The MAGA teens surely were unprepared for what the Black Hebrew Israelites were spewing. And, it seemed, they directed their fear and disgust at Phillips when he drummed his way into the middle of the fray in an attempt, he said, to defuse the situation.
The MAGA media then pounced on Phillips, filing Freedom of Information Act requests and alleging that he had misrepresented his military service record. That such media felt the need to probe Phillips’s history did not inspire confidence in their open-and-shut-case narrative, in which the teens, they contended, were the latest conservative victims of what they refer to as liberal fascism.
The insistence that there were two sides to the story, and more footage to be seen, softened me. Then, when a friend, whom I’d describe as a progressive libertarian and no Trump supporter, said he believed there was more, I listened. Phillips had approached the teens, my friend noted, invading their personal space. “I think we got duped,” he said. “[In my opinion], this was a big misunderstanding that triggered the f--- out of everyone due to the potency of the symbols and images involved.”
So I watched two hours of footage, looking for evidence that might vindicate the teens. I was baffled. Though video can be taken out of context, it does not lie, and I was hard-pressed to find footage that absolved the teens of responsibility. They taunted, and Sandmann smirked. These are facts. A photo later emerged of Covington Catholic students in blackface at a basketball game. That certainly did not inspire confidence in the culture of this all-boys school. If I were an administrator there, or a Kentucky education official, I would ask tough questions.
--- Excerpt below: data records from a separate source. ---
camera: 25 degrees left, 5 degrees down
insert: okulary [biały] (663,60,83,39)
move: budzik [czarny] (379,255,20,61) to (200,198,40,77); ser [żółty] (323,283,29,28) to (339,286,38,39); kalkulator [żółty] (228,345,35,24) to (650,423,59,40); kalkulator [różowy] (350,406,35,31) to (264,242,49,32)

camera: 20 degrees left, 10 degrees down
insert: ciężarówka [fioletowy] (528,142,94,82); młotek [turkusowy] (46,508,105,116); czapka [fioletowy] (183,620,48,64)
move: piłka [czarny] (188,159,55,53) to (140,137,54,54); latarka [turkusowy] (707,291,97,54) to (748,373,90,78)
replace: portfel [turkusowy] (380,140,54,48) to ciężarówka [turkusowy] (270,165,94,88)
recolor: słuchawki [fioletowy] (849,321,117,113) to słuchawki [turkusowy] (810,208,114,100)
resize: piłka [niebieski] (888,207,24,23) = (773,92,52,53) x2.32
The students’ noxious behavior, however, was not tantamount to a hate crime, nor an indicator of how society has degraded during the Trump presidency, as many outraged liberals charged online. These kids, with their insular backgrounds and limited world experience, appeared ignorant of indigenous cultures, and would have demonstrated the same behavior regardless of who was president.
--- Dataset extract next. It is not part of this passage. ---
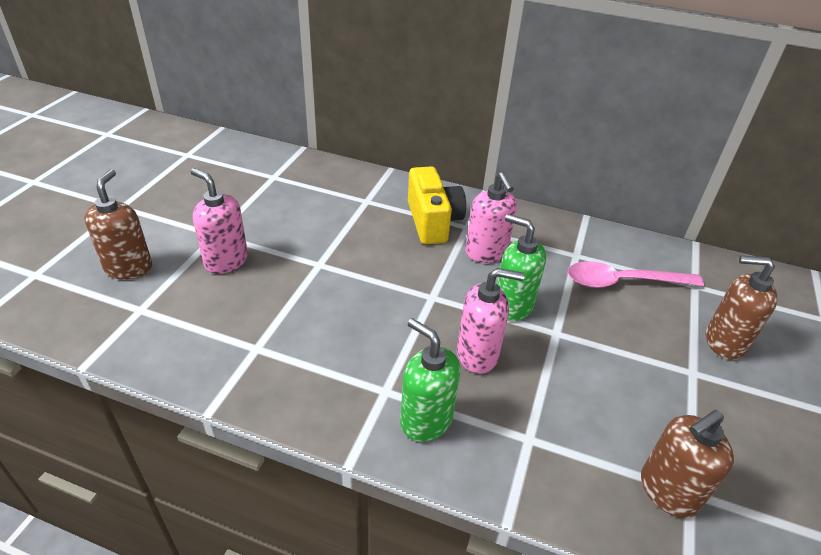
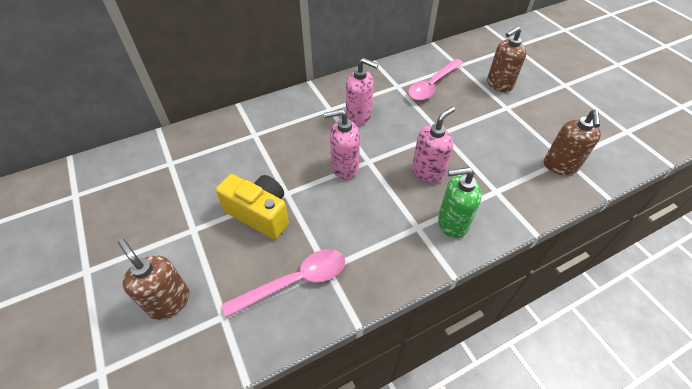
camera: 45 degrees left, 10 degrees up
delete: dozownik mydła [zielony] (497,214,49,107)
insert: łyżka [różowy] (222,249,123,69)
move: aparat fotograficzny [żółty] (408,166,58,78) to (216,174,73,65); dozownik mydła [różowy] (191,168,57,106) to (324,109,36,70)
The incident was ugly, but indicative of neither Trump’s America nor the tyranny of the liberal thought police. Rather, it reminded us how a candidate like Trump, with his clear prejudices and proud ignorance of history, was elected president. It also speaks to how, in our hunger for catharsis, we marshal our odium behind the latest bit of “proof” against our political opponents and dance upon their graves, while the next narrative lies in wait.